Students must read the two case studies below and write a 1500 word response to
each, suggesting a course of action that they would recommend as a pastoral carer to
assist those in each situation. In this, students are to interact with at least seven
academic sources for each case study response, to demonstrate an ability to critically
analyse the situation, in backing up their appropriate advice and support.
Case Study 1. Edna is a thirty year old woman who has been faithfully waiting for God
to open the door and reveal to her who she should marry. Waiting is becoming difficult
as she has seen most of her friends marry and begin the journey of parenthood. Edna
is feeling anxious about why God is taking so long and does not understand why He is
not delivering when she has been so pious and her prayers have been so fervent. She
has dedicated her life to serving her local church and wants to trust that God will bring
someone into her life.
Case Study 2. You are on the staff of a medium size church in an Australian urban
setting. Your senior pastor is a mature man with many years’ experience in ministry,
and you greatly respect him as a mentor. You enjoy being part of the ministry team,
which you think has a good balance of men and women, and some mature folk as well
as some great younger “movers and shakers.”

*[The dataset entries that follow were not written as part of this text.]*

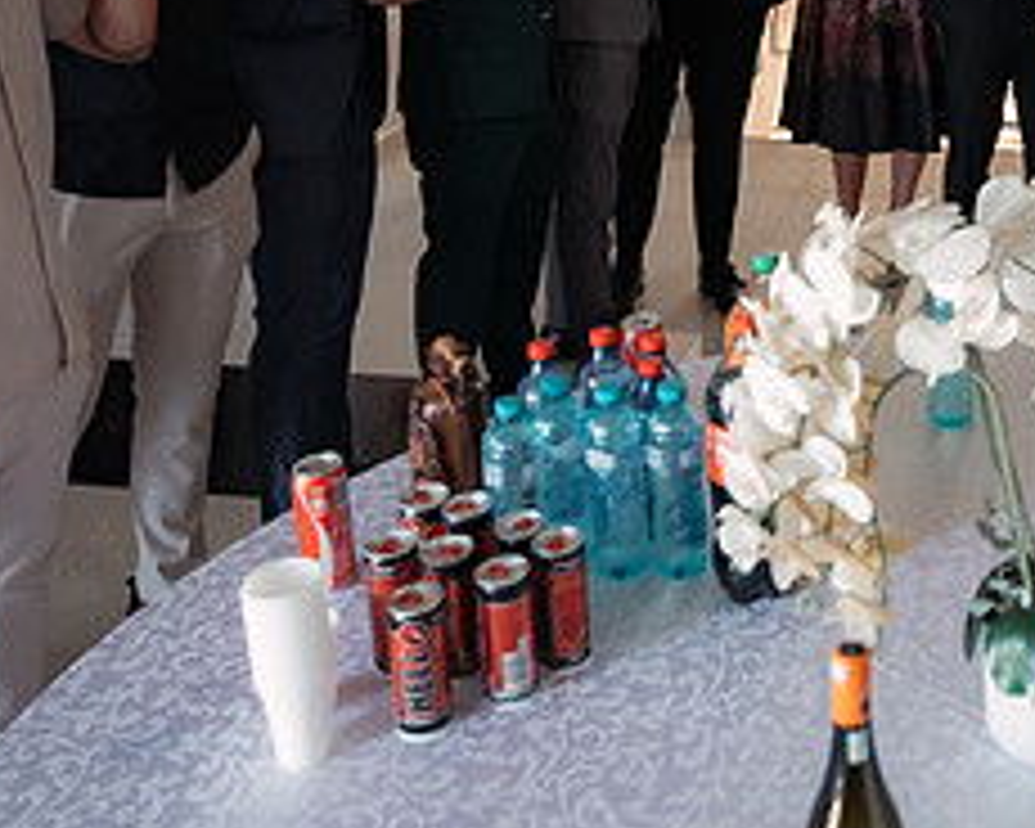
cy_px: 43
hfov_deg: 33.8
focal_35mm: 52
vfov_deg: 27.8
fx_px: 1593
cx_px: 958
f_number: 2.8
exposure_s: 1/250
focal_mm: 22
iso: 1600
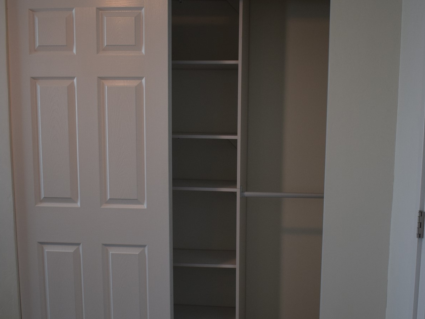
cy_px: 215
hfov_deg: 40.2
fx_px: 577
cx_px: 261
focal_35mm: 47
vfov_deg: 30.6
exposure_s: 1/60
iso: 400
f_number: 4
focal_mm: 18
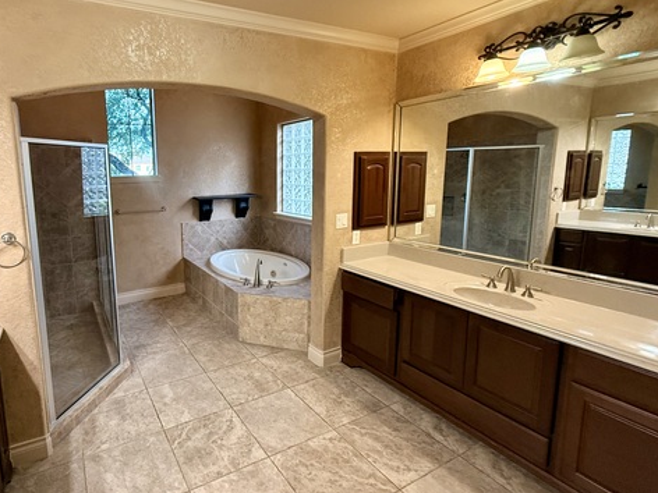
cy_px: 221
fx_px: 361
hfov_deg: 82.1
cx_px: 224
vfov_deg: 68.5
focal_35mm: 19
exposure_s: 1/60
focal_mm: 2.22
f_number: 2.2
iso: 400
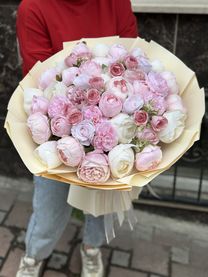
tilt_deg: -31.4
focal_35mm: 48
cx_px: 104
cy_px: 138
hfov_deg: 30.3
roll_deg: +0.0
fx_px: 385
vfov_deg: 39.7
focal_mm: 6.86
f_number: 1.78
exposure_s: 1/919
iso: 80
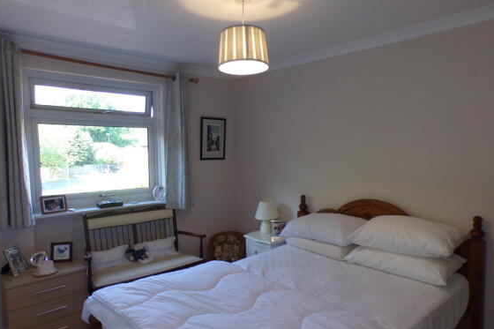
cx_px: 245
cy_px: 178
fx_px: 357
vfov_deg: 49.5
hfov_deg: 69.4
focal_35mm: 26
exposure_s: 1/56
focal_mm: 4.3
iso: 100
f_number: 3
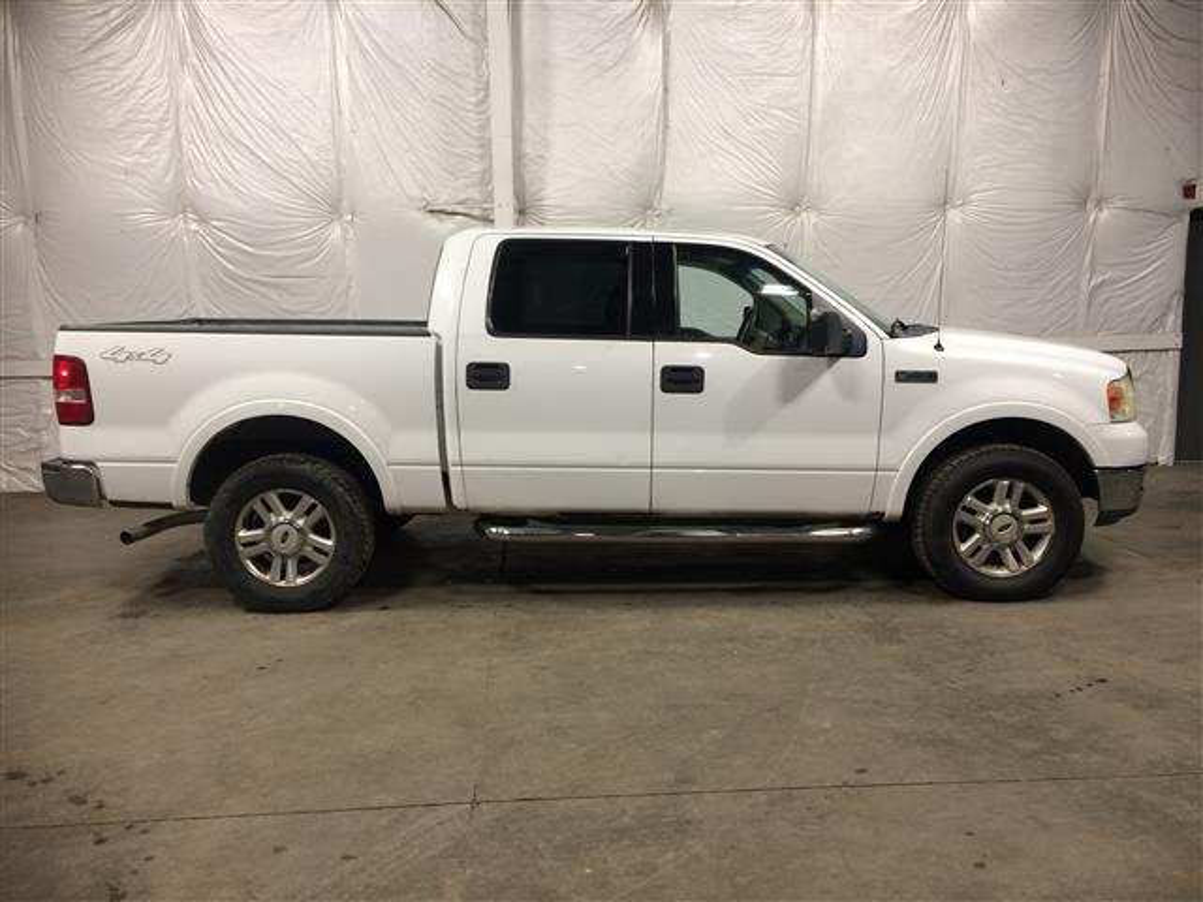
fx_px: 1008
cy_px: 451
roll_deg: +0.7
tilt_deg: -9.4
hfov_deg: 61.7
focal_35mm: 29
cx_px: 602
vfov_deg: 48.2
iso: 50
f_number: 2.2
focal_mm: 4.15
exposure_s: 1/30
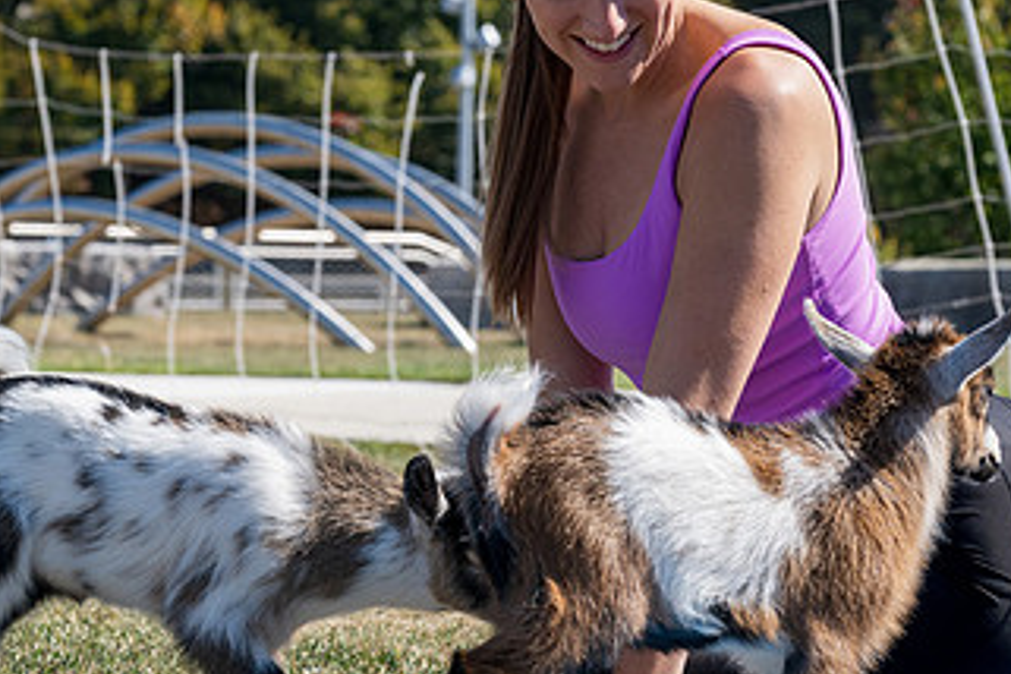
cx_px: 457
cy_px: 276
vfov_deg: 9.1
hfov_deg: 13.7
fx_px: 4212
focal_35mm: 150
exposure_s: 1/800
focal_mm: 83
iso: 400
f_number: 7.1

Recently however, the leadership team has been discussing the issue which is in all
the media – the redefinition of marriage. Conversations centre on the question of how
a possible legal redefinition of marriage might affect your church. Some on the ministry
team are quite concerned about this, others haven’t really thought much about it. The
younger team members seem to be of the mind that it’s inevitable, and the church
needs to “do more” to reach out to the LGBTI community. But the team doesn’t seem
to be able to agree on how to do that.
At home around the dinner table, your children also bring the issue up. One of them (a
teenager) says she has a transgender friend and a gay friend at school, that people
are born that way, and it’s not fair to deny marriage to same sex attracted
couples.Another of your children says, “But hang on, what does the Bible say?” The
teenagers begin to squabble at the table, and your spouse looks at you to deal with
this. You are also aware your primary school aged children are wide-eyed and
listening.
In your analysis of this case study, please address how you would approach the church
side of things, as well as your own family situation.